### Information shown ###

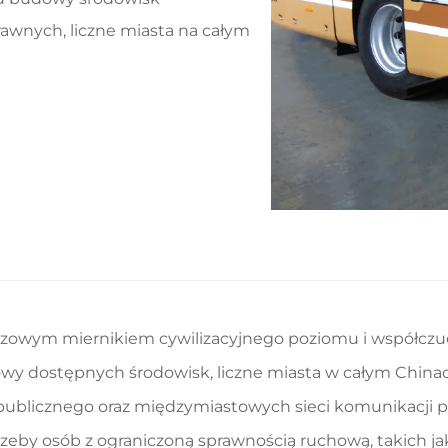
awnych, liczne miasta na całym
zowym miernikiem cywilizacyjnego poziomu i współczuci
 dostępnych środowisk, liczne miasta w całym Chinac
ublicznego oraz międzymiastowych sieci komunikacji pas
zeby osób z ograniczoną sprawnością ruchową, takich j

###

- How to complete this task:
Search the entries for the word "całym" and gather every line where it appears.

- Response to this exercise:
awnych, liczne miasta na całym
 dostępnych środowisk, liczne miasta w całym Chinac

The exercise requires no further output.